Carta ao céu.

Não sei muito bem como começar. Quero dizer, tenho vários começos. Tenho tantos assuntos. Mais não sei muito por qual começar. Queria dizer tudo, mais ao mesmo tempo nem tudo assim.

"Oi vô. Tudo bem? Espero que sim. Na verdade, eu sei que sim. Como andam as coisas? Saudade sabe? Ainda hoje estava pensando em como será o natal sem o senhor. Todo ano, a pessoa mais animada - sempre - era o senhor, vô. Sei que onde o senhor está hoje, deve ser um lugar lindo, mágico. Mais posso confessar que desejaria que o senhor estivesse aqui?

Nesse natal, que será o primeiro sem a sua presença, o sentimento que mais aflorará - com certeza - será a saudade. Saudade de uma pessoa que encantava sempre, todos. Uma pessoa que fazia questão de ver a família toda reunida. Uma pessoa que, independente da época do ano, era sempre a primeira a dizer que sem a família não dava. Saudade vô. Saudade sabe? Vontade de ter você perto da gente. Vontade de poder lhe dar um abraço bem apertado e dizer: "Feliz Natal, vô!". Mais eu sei que isso não será possível. E por mais triste que seja, não vou ficar lamentando. Aposto que o senhor me diria assim: "Menina, para de chorar pelo leite derramado. Isso só vai lhe trazer frustração. E a frustração, filha, é o pior dos estados.". Ai, que saudade vô. Ai, ai.
______
§ **EXERCÍCIOS PROPOSTOS**:
1. Responda às perguntas sobre a carta ao avô:
(a) Quem era, todo ano, a pessoa mais animada?
(b) Qual sentimento mais aflorará neste natal?
(c) Segundo a frase atribuída ao avô, qual é o pior dos estados?
2. Indique se cada afirmação está de acordo com a carta ao avô e cite as palavras decisivas:
(a) Quem escreve pretende ficar lamentando a ausência do avô.
(b) O avô fazia questão de ver a família toda reunida.
(c) Quem escreve diz ter um único começo para a carta.

§ **REGISTROS FORNECIDOS**:
______
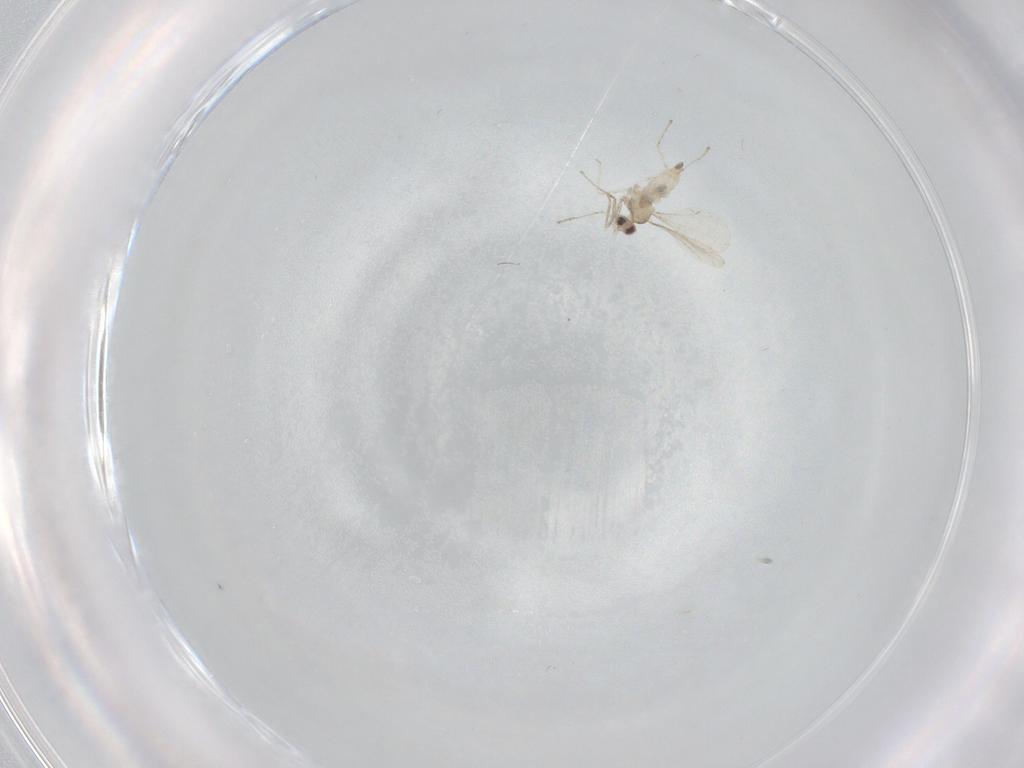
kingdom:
______
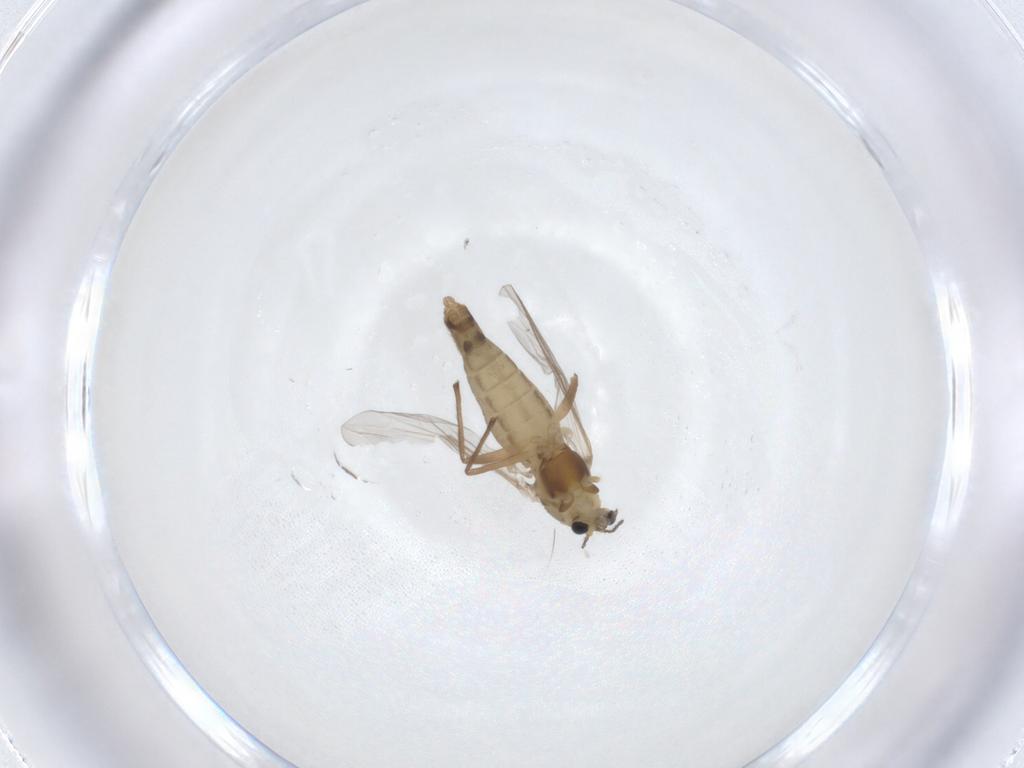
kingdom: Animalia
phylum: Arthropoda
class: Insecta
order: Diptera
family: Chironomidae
______
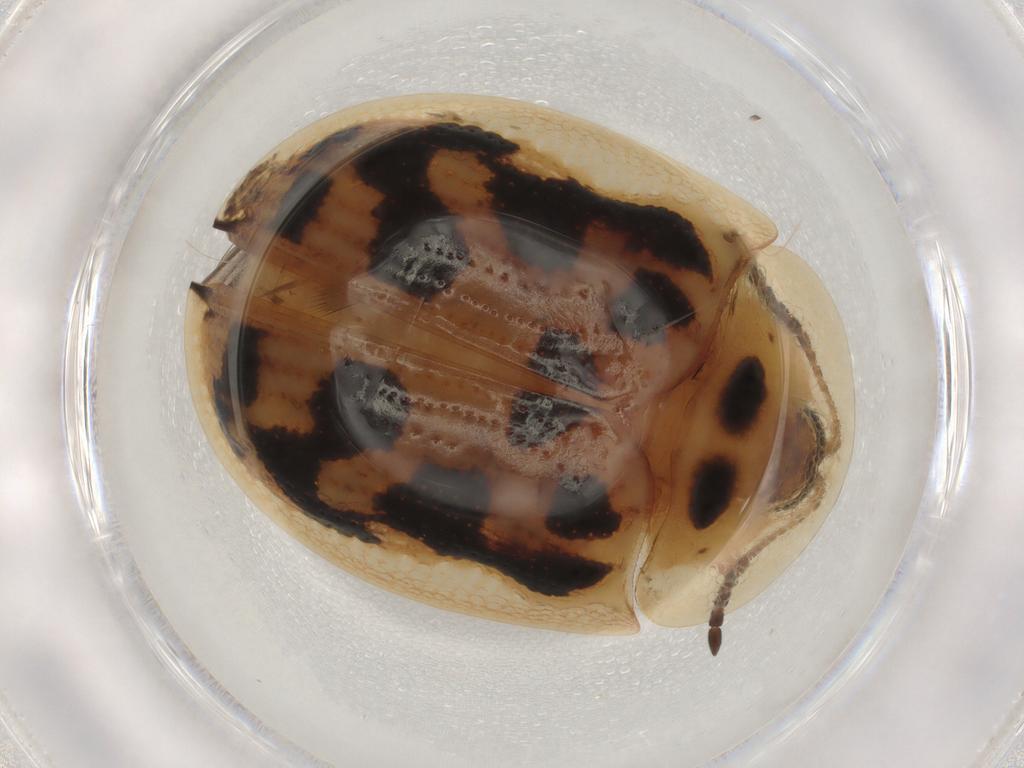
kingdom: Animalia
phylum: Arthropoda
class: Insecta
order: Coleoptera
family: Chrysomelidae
______
§ **RESPOSTAS AOS EXERCÍCIOS**:
1.
(a) O avô.
(b) A saudade.
(c) A frustração.

2.
(a) Não: "não vou ficar lamentando".
(b) Sim: "Uma pessoa que fazia questão de ver a família toda reunida."
(c) Não: "tenho vários começos".